Kerri Walsh Jennings on the Olympic Blues - 'My identity was wrapped up in winning'
Yahoo Sports' Kerri Walsh Jennings and Shawn Johnson discuss the "Olympic Blues" — an emotional and psychological slump that many athletes experience after the excitement and intensity of the Olympic Games.
Video Transcript
One interesting thing about being an Olympian that most people wouldn't know.
A vast majority of Olympians post games have the Olympic blues and sometimes it turns into full depression.
I have certainly gone through the Olympic blues where you're so focused for your whole life.
But for four years of qualifying typically, and then you go and you live out your Olympic dream, whether you win or lose, that dream has finished.
And the thing that has structured your life and given you life and passion and focus for the past four years is done like this.
And when that happens, oftentimes sea by blues shows up and it's time for a new dream to foster itself.
I spent every waking second of my life for so many years making decisions about my life for the Olympics.
What I ate, how I dressed, who I hung out with when I woke up when I went to bed, what extracurricular activities I did.
And then as soon as the Olympics were over, I truly and I'm not meaning this dramatically.
I didn't know how to function as a human being.
I remember waking up the morning after my last competition and truly not knowing what to eat for breakfast.
Because in that, you know, moment I was no longer a competing Olympic athlete.
So I was like, I don't know what to do.
I didn't know how to work out.
I didn't know how to schedule my day.
I didn't have a coach telling me what I could and couldn't do.
And it does, it sends you kind of into the spiral of an identity crisis because you no longer have that thing that your whole world has centered.
I didn't really understand what was going on because you're like, life is amazing.
I just want a gold medal.
Like I'm, I'm living my dream.
But I'm sad.
The hardest part of dealing with the Blues is acknowledging that I was in it.
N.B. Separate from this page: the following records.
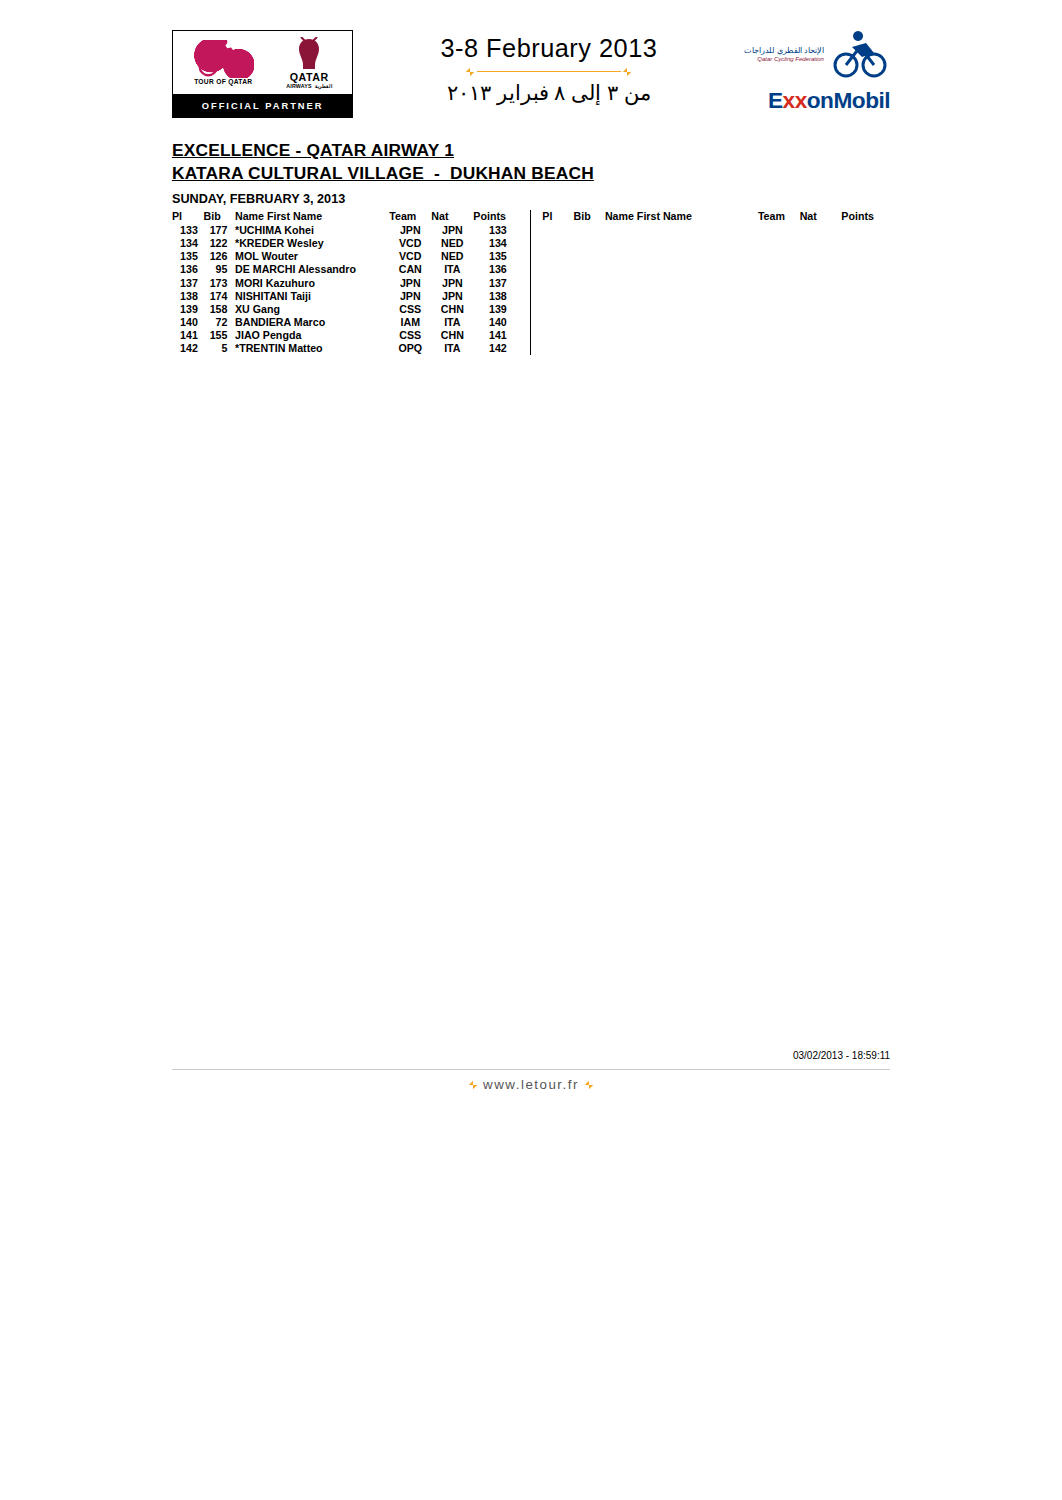TOUR OF QATAR
QATAR
AIRWAYS القطرية
OFFICIAL PARTNER
3-8 February 2013
من ٣ إلى ٨ فبراير ٢٠١٣
الإتحاد القطري للدراجات
Qatar Cycling Federation
ExxonMobil
EXCELLENCE - QATAR AIRWAY 1
KATARA CULTURAL VILLAGE - DUKHAN BEACH
SUNDAY, FEBRUARY 3, 2013
| Pl | Bib | Name First Name | Team | Nat | Points |
| --- | --- | --- | --- | --- | --- |
| 133 | 177 | *UCHIMA Kohei | JPN | JPN | 133 |
| 134 | 122 | *KREDER Wesley | VCD | NED | 134 |
| 135 | 126 | MOL Wouter | VCD | NED | 135 |
| 136 | 95 | DE MARCHI Alessandro | CAN | ITA | 136 |
| 137 | 173 | MORI Kazuhuro | JPN | JPN | 137 |
| 138 | 174 | NISHITANI Taiji | JPN | JPN | 138 |
| 139 | 158 | XU Gang | CSS | CHN | 139 |
| 140 | 72 | BANDIERA Marco | IAM | ITA | 140 |
| 141 | 155 | JIAO Pengda | CSS | CHN | 141 |
| 142 | 5 | *TRENTIN Matteo | OPQ | ITA | 142 |
| Pl | Bib | Name First Name | Team | Nat | Points |
| --- | --- | --- | --- | --- | --- |
03/02/2013 - 18:59:11
www.letour.fr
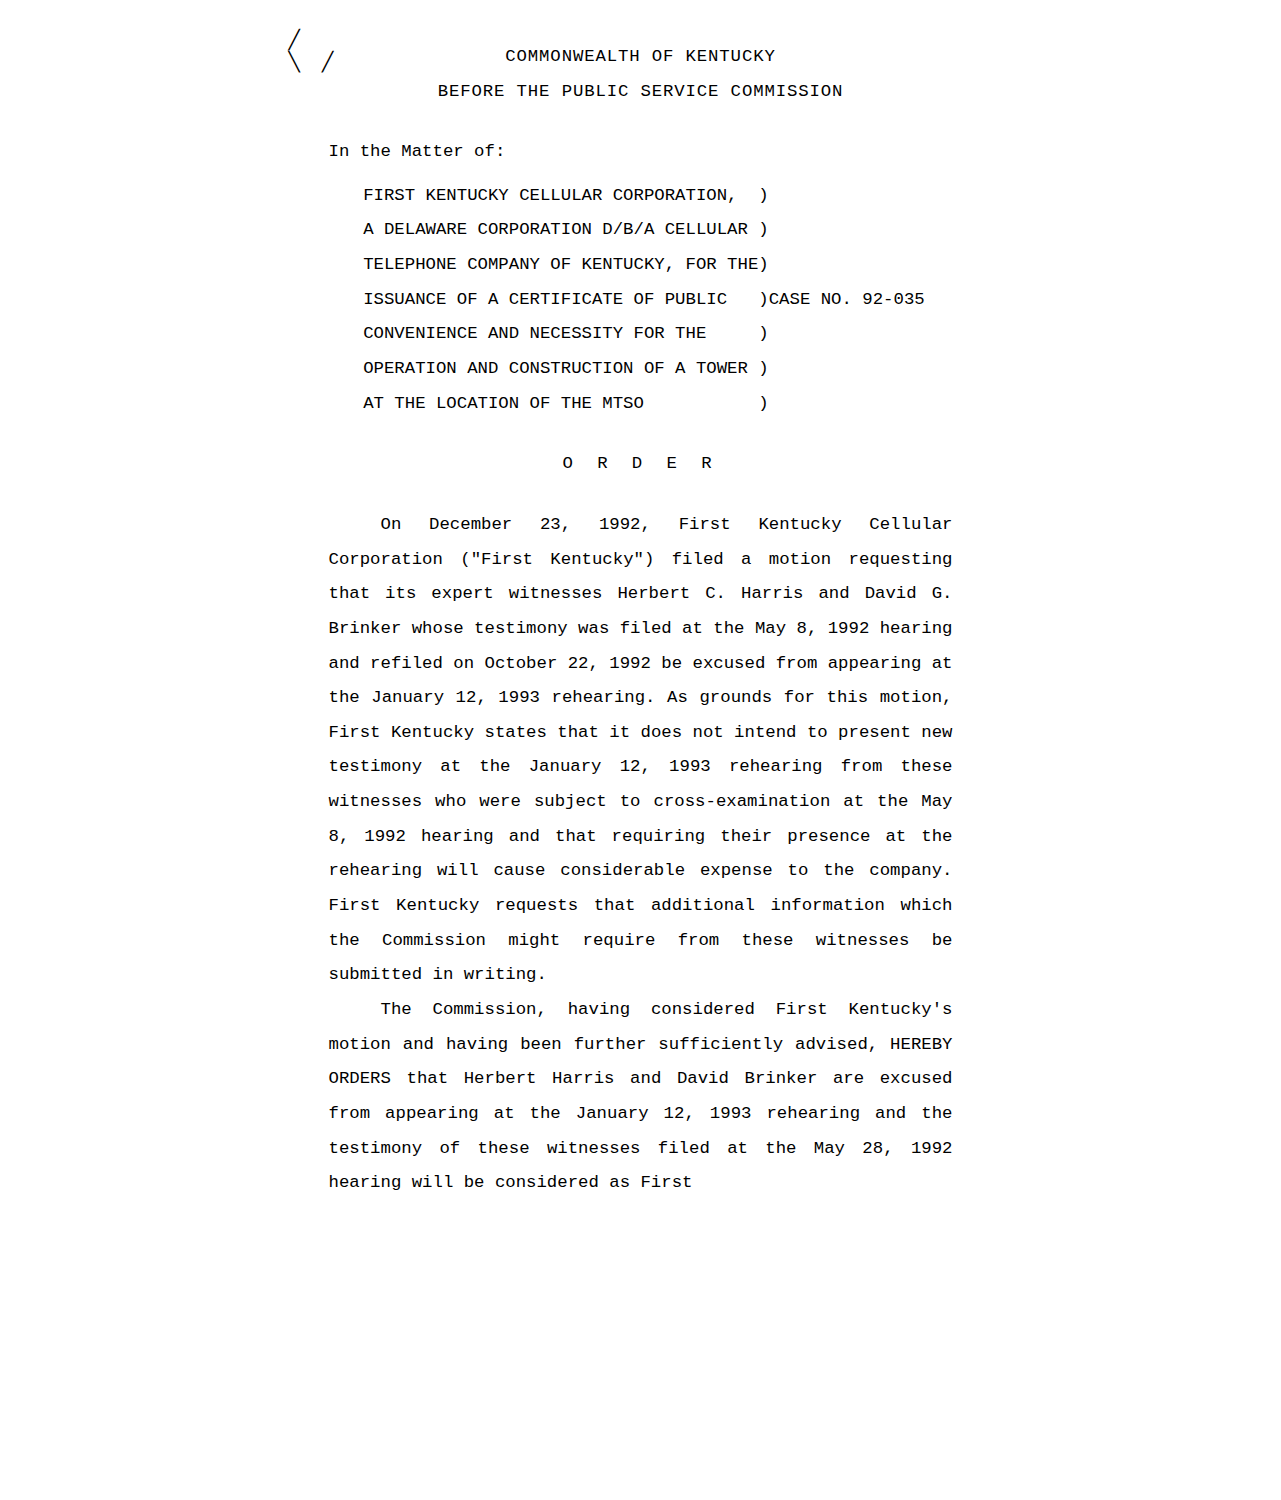╱
╲ ╱
COMMONWEALTH OF KENTUCKY
BEFORE THE PUBLIC SERVICE COMMISSION
In the Matter of:
| FIRST KENTUCKY CELLULAR CORPORATION, | ) | |
| A DELAWARE CORPORATION D/B/A CELLULAR | ) | |
| TELEPHONE COMPANY OF KENTUCKY, FOR THE | ) | |
| ISSUANCE OF A CERTIFICATE OF PUBLIC | ) | CASE NO. 92-035 |
| CONVENIENCE AND NECESSITY FOR THE | ) | |
| OPERATION AND CONSTRUCTION OF A TOWER | ) | |
| AT THE LOCATION OF THE MTSO | ) | |
O R D E R
On December 23, 1992, First Kentucky Cellular Corporation ("First Kentucky") filed a motion requesting that its expert witnesses Herbert C. Harris and David G. Brinker whose testimony was filed at the May 8, 1992 hearing and refiled on October 22, 1992 be excused from appearing at the January 12, 1993 rehearing. As grounds for this motion, First Kentucky states that it does not intend to present new testimony at the January 12, 1993 rehearing from these witnesses who were subject to cross-examination at the May 8, 1992 hearing and that requiring their presence at the rehearing will cause considerable expense to the company. First Kentucky requests that additional information which the Commission might require from these witnesses be submitted in writing.
The Commission, having considered First Kentucky's motion and having been further sufficiently advised, HEREBY ORDERS that Herbert Harris and David Brinker are excused from appearing at the January 12, 1993 rehearing and the testimony of these witnesses filed at the May 28, 1992 hearing will be considered as First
However awareness to me is magic.
And so once I had the acknowledgment awareness that I was going through a tough time, it's like, oh, now that I know I can, I can work on it.
Definitely, a lot of self reflection is my identity.
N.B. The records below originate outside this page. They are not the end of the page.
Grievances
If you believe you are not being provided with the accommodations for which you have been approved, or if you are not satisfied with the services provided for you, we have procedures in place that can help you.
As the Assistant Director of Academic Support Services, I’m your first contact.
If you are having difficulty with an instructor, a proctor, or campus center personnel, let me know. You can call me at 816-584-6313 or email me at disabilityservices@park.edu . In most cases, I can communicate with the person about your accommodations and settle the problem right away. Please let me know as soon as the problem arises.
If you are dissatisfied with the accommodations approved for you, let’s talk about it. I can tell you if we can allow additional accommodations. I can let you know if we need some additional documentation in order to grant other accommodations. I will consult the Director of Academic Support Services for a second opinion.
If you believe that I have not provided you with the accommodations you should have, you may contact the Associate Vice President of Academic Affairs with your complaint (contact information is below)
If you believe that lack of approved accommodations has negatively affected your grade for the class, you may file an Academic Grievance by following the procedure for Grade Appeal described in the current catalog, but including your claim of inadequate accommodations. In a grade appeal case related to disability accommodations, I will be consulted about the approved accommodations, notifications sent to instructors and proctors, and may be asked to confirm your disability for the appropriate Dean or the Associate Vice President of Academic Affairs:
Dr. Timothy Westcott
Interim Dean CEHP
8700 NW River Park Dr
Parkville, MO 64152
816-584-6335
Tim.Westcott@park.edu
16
Only an Olympian is my identity only wrapped up in winning.
And after my, one of the Olympics where I had the biggest case of Olympic Blues, I realized that absolutely, my identity was wrapped up in winning.
For me, it's kind of going through the processes of being angry, being shameful grieving and being just really, really honest with the emotions.
And certainly for me having my husband, having my performance psychologist and my support system around me that I can speak freely without judgment.
That was definitely part of my process.
It all starts with awareness and then you go from there.